Insights
3 min Read
June 6, 2013

A great tagline’s secret sauce

Creating a great tagline for your organization is no small feat. Whether you do it yourself or work with professionals, finding those few perfect words that explain, reinforce, or balance an organization’s name… Well, it’s just hard.

We were recently reviewing some of the taglines we’ve written for nonprofits over the years. There are some we’re particularly proud of, like “Equal play” for the Women’s Sports Foundation, “Get behind the cure” for Fight Colorectal Cancer, or “Community by the cabinful” for the Foundation for Jewish Camp. Great taglines seem to have a little something special. They get you to think. They evoke real emotion. They inspire action.

So we asked ourselves: What do all of the great taglines have in common? The answer surprised even us.

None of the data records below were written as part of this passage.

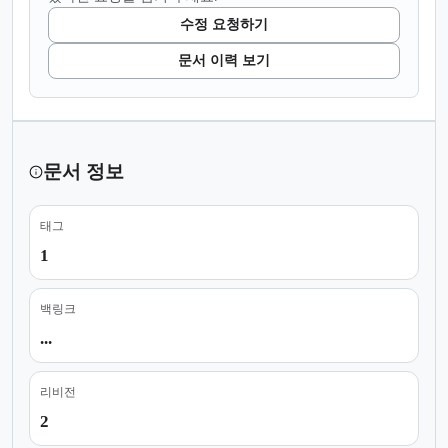
수정 요청하기
문서 이력 보기
문서 정보
태그
1
백링크
...
리비전
2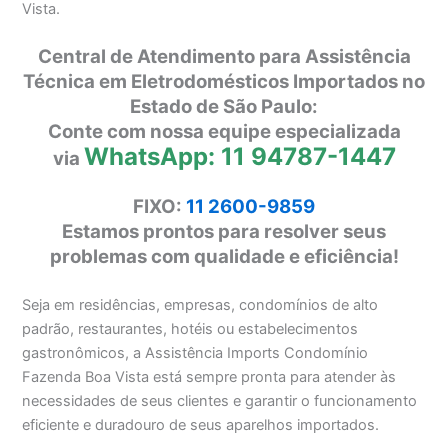
Vista.
Central de Atendimento para Assistência
Técnica em Eletrodomésticos Importados no
Estado de São Paulo:
Conte com nossa equipe especializada
WhatsApp: 11 94787-1447
via
FIXO:
11 2600-9859
Estamos prontos para resolver seus
problemas com qualidade e eficiência!
Seja em residências, empresas, condomínios de alto
padrão, restaurantes, hotéis ou estabelecimentos
gastronômicos, a Assistência Imports Condomínio
Fazenda Boa Vista está sempre pronta para atender às
necessidades de seus clientes e garantir o funcionamento
eficiente e duradouro de seus aparelhos importados.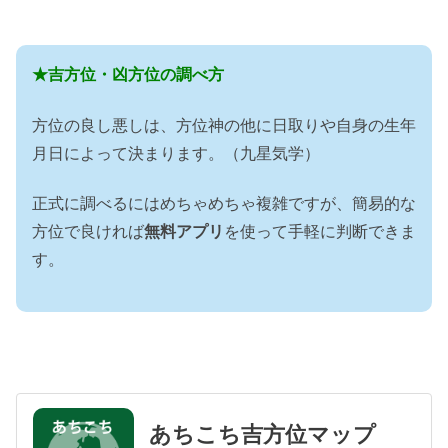
★吉方位・凶方位の調べ方
方位の良し悪しは、方位神の他に日取りや自身の生年
月日によって決まります。（九星気学）
正式に調べるにはめちゃめちゃ複雑ですが、簡易的な
方位で良ければ
無料アプリ
を使って手軽に判断できま
す。
あちこち吉方位マップ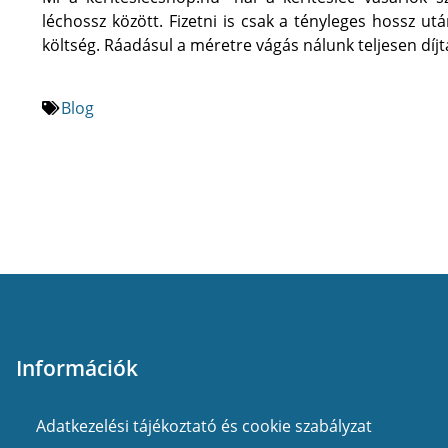
léchossz között. Fizetni is csak a tényleges hossz ut
költség. Ráadásul a méretre vágás nálunk teljesen díjt
Blog
Információk
Adatkezelési tájékoztató és cookie szabályzat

All of the taglines we do distill an organization’s positioning down, incorporating some of the personality for artistry, to as few words as possible. Likewise, most of them accomplish one of three things (and we’ll use some examples from organizations we haven’t worked with to demonstrate what we mean):

  1. Explain what the organization does. NRDC uses “The Earth’s Best Defense.” It says in four easy words that they defend the earth. Answering the “what” of your organization is a great option if your name doesn’t say much about you.
  2. Express why the organization does its work. UNCF adopted “A mind is a terrible thing to waste” in 1972. It’s a classic. And it still works. Note that it says nothing at all about what they do. It doesn’t matter. It gets you to think and feel. “Why?” can be a powerful question to answer.
  3. Inspire an audience to take action. New York Foundling uses “Abandon no one” as a great call-to-action. Simple. Effective. Affecting. Nike’s “Just do it” is the quintessential for-profit example.

So if you create a tagline that distills down your positioning, feels like your personality, and does at least one of these three things, you’ll be well on your way to a successful tagline.

But that doesn’t quite answer why some of them are great and others just work. So, then, what is it? What’s the secret sauce? The answer is in two parts.

The first part is that these great taglines have represented some form of risk for the client. Maybe they’ve been a serious departure from how the organization communicated before. Maybe it’s aspirational enough that the organization isn’t sure they can live up to it. Maybe the tone is just bolder than makes them comfortable.

The second part of the answer is that a great tagline also takes a champion.

Without a champion, these taglines would never have seen the light of day. (Some beloved taglines don’t make it out of committee, which is the nature of the process.) Each of our favorites had someone at our client’s organization that took what we’d developed together and shepherded it through all of the various hurdles it may have faced along the path toward approval.

And how these great taglines have been shepherded through the process varies a great deal as well, depending on the organization and its culture:

  • If the champion is a key decision maker (such as a President or Executive Director) and they love the tagline enough, they might just make a unilateral decision, completely undemocratically.
  • If the champion doesn’t have the ultimate decision-making power, they might have private conversations with key individuals, winning over the right people at the right times.
  • If the champion has a forceful enough personality—whether they’re the ultimate decision maker or someone who needs to get buy-in—they’ll just keep arguing in favor of the tagline they love until everyone is convinced or until everyone gets tired of arguing with them.

Sometimes, champions have asked for our help getting taglines through the process, and sometimes they haven’t. But either way, we love our champions. And here are a few more of the taglines we love best, in case you’re looking for inspiration. There is a great champion behind each of these taglines (and, of course, there are some great champions not represented here as well):

  • Auburn: Trouble the waters. Heal the world.
  • Brooklyn Community Foundation: Do good right here.
  • New York City Charter School Center: It’s about great public schools.
  • New York Peace Institute: Let us get in the middle.